Bug #115855 Unexpected comparison result for utf8mb4_0900_ai_ci collation
Submitted: 18 Aug 2024 5:11 Modified: 19 Aug 2024 18:03
Reporter: Long Gu Email Updates:
Status: Not a Bug Impact on me:
None 
Category:MySQL Server: Charsets Severity:S3 (Non-critical)
Version:8.4.2, 9.0.1, 8.0.39 OS:Any
Assigned to: CPU Architecture:Any

[18 Aug 2024 5:11] Long Gu
Description:
Collection `utf8mb4_0900_ai_ci` is based on UCA 9.0.0 weight keys (http://www.unicode.org/Public/UCA/9.0.0/allkeys.txt), but the following query returns some unexpected results:

```
SELECT _utf8mb4'-' COLLATE utf8mb4_0900_ai_ci < _utf8mb4')' COLLATE utf8mb4_0900_ai_ci; -- returns 1
SELECT _utf8mb4'-' COLLATE utf8mb4_0900_ai_ci > _utf8mb4')' COLLATE utf8mb4_0900_ai_ci; -- returns 0
```

According to the UCA 9.0.0 weight keys:

E0029 ; [.0000.0000.0000] # TAG RIGHT PARENTHESIS
E002D ; [.0000.0000.0000] # TAG HYPHEN-MINUS

Given that both '-' (HYPHEN-MINUS, U+002D) and ')' (RIGHT PARENTHESIS, U+0029) have the same weight according to UCA 9.0.0, the comparison of these two characters is expected to be comparison of 002D('-') and 0029(')'). Therefore, the expected result for the query should be:

```
SELECT _utf8mb4'-' COLLATE utf8mb4_0900_ai_ci < _utf8mb4')' COLLATE utf8mb4_0900_ai_ci; -- expect to return 0
SELECT _utf8mb4'-' COLLATE utf8mb4_0900_ai_ci > _utf8mb4')' COLLATE utf8mb4_0900_ai_ci; -- expect to return 1
```

How to repeat:
```
SELECT _utf8mb4'-' COLLATE utf8mb4_0900_ai_ci < _utf8mb4')' COLLATE utf8mb4_0900_ai_ci; -- returns 1
SELECT _utf8mb4'-' COLLATE utf8mb4_0900_ai_ci > _utf8mb4')' COLLATE utf8mb4_0900_ai_ci; -- returns 0
```
[19 Aug 2024 6:41] MySQL Verification Team
Hello Long Gu,

Thank you for the report and feedback.

regards,
Umesh
[19 Aug 2024 18:03] Bernt Marius Johnsen
The codepoints that are referred, U+E0029 and U+E002D, are Tag characters. See e.g. https://en.wikipedia.org/wiki/Tags_(Unicode_block)

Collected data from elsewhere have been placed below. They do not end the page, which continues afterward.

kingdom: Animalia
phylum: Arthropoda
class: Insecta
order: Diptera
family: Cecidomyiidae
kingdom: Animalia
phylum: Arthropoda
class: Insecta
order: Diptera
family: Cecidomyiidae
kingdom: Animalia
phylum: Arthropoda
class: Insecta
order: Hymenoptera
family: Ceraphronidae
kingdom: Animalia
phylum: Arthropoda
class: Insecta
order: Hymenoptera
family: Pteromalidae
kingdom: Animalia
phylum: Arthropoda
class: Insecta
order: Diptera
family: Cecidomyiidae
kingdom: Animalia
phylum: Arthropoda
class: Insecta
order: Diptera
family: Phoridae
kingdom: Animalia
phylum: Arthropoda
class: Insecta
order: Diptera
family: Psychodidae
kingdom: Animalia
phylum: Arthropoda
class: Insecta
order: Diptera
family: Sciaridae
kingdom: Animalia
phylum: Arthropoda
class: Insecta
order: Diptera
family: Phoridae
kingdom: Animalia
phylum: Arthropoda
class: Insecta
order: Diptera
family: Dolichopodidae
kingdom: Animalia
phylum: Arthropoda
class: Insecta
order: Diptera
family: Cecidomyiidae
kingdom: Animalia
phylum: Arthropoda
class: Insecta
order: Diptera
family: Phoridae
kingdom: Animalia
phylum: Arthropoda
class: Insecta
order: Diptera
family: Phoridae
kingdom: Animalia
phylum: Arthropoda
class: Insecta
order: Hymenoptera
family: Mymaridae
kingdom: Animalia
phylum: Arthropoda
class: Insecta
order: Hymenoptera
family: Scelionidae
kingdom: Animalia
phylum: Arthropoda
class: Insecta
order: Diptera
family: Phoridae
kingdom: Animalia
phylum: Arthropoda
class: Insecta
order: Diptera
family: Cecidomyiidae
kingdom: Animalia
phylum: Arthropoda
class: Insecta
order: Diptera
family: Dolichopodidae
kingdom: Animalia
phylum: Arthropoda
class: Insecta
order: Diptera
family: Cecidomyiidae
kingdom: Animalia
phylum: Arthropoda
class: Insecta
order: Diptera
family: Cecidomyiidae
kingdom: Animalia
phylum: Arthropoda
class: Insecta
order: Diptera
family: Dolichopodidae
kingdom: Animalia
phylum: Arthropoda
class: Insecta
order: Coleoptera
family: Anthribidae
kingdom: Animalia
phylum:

The hyphen and the right parenthesis used in the mentioned queries are U+0029 and U+002D and have the weights

002D  ; [*020D.0020.0002] # HYPHEN-MINUS
0029  ; [*0326.0020.0002] # RIGHT PARENTHESIS

MySQL behaves correct wrt these characters.